Pourquoi, dédaignant la splendeur de leur toge, certains magistrats en viennent-ils jusqu’à outrepasser parfois leurs prérogatives ? Pourquoi certains agents des forces de l’ordre, des hommes en uniforme, vont-ils jusqu’à abattre de présumés innocents ou à faire preuve de négligence ? Le manque de retenue de la part de personnes assermentées ne peut que pousser les populations vers l’irréparable. Mais, les mouvements de contestations qui se suivent et se ressemblent dans une certaine mesure, expriment, au-delà d’une quête de justice sociale, une vraie soif d’alternance.

Les rancœurs tendent à se multiplier face aux abus de toutes sortes : dépossessions des terres et des biens au profit exclusif des puissants et des riches. Détournements dans l’impunité, des deniers publics comme en témoignent même des enquêtes parlementaires, etc. Jamais on n’avait vu des Burkinabè s’attaquer autant à des édifices publics, brûler des champs comme les contonculteurs, pour exprimer leur ras-le-bol devant les défaillances de l’Etat. Dans le climat actuel, les nerfs sont à fleur de peau. Plutôt que de crier à l’incivisme des populations, on gagnerait bien à analyser les choses et à leur trouver des solutions idoines. Comme tant d’autres pays, le Burkina est lui aussi dans l’œil du cyclone. On n’a pas beaucoup tiré leçon du passé, encore moins des conséquences des vents de révolte enregistrés ailleurs.
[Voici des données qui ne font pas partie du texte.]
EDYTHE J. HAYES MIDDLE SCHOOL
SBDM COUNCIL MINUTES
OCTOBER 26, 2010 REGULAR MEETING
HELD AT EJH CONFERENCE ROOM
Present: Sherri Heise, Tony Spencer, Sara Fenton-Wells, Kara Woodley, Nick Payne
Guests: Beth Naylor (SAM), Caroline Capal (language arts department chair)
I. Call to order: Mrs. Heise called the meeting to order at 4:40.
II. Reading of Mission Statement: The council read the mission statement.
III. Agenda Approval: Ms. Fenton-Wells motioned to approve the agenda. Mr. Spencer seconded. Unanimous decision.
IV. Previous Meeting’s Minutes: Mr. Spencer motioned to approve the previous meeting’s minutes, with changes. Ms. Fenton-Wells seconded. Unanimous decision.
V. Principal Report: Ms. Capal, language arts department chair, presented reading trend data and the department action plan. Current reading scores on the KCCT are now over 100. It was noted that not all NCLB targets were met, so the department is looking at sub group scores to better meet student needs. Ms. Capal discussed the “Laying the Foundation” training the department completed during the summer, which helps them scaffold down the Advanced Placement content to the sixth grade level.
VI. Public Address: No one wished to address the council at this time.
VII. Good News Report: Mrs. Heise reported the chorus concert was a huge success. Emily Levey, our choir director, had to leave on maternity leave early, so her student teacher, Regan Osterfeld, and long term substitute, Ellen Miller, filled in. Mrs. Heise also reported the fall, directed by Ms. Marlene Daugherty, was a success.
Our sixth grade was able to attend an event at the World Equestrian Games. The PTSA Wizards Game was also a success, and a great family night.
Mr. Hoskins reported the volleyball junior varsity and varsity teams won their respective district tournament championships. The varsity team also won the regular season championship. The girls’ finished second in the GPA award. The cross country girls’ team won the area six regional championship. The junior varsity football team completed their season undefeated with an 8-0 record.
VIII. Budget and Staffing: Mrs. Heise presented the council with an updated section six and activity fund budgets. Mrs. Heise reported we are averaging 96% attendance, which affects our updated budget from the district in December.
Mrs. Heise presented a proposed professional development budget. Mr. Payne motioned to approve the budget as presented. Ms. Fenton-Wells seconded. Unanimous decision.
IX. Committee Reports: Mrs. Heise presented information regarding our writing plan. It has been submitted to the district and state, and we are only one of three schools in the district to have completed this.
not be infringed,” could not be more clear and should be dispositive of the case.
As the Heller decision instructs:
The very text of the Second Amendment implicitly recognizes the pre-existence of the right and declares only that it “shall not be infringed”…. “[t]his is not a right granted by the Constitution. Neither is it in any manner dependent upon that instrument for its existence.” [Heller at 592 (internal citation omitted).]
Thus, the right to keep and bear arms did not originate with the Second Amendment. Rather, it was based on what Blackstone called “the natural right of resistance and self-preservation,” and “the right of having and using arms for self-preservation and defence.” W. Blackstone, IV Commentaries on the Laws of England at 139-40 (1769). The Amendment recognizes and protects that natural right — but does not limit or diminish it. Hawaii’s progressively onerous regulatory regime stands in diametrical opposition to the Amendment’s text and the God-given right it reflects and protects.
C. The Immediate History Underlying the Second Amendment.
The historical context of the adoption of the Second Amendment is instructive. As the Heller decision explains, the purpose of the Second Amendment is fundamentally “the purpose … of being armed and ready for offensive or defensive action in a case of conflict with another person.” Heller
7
Le Faso est sur la pente raide car, on aura finalement tout essayé sauf le vrai changement : l’alternance.

Ce, d’autant que des civils aux militaires, des élèves aux travailleurs, du paysan au citadin, des mécontentements s’expriment face à la situation actuelle. La décentralisation imprévue des mouvements de contestation en témoigne. Plutôt que de s’accrocher aux vaines tentatives de colmater les brèches que la fureur des eaux a provoquées dans une digue, en pleine saison des pluies au Sahel, il faut voir la réalité en face. Une nation démocratique et forte ne peut se construire dans l’injustice économique et sociale. Lorsqu’on ne dit pas le droit, on révolte la conscience citoyenne en éveil.

La dérive est grave ; le laisser-aller s’installe durablement. Les cris de révolte qui ne cessent de monter traduisent une réelle soif de changement dans la gouvernance du pays qu’il ne faut point négliger. Il faut dépasser les analyses à courte vue, qui ont tendance à interpréter les mouvements de révolte comme des cas isolés d’indiscipline et d’incivisme. Ne pas le comprendre, ne pas admettre la réalité pour trouver ensemble des solutions idoines, pourrait plonger le Faso dans un gouffre dont il pourrait ne pas sortir de sitôt.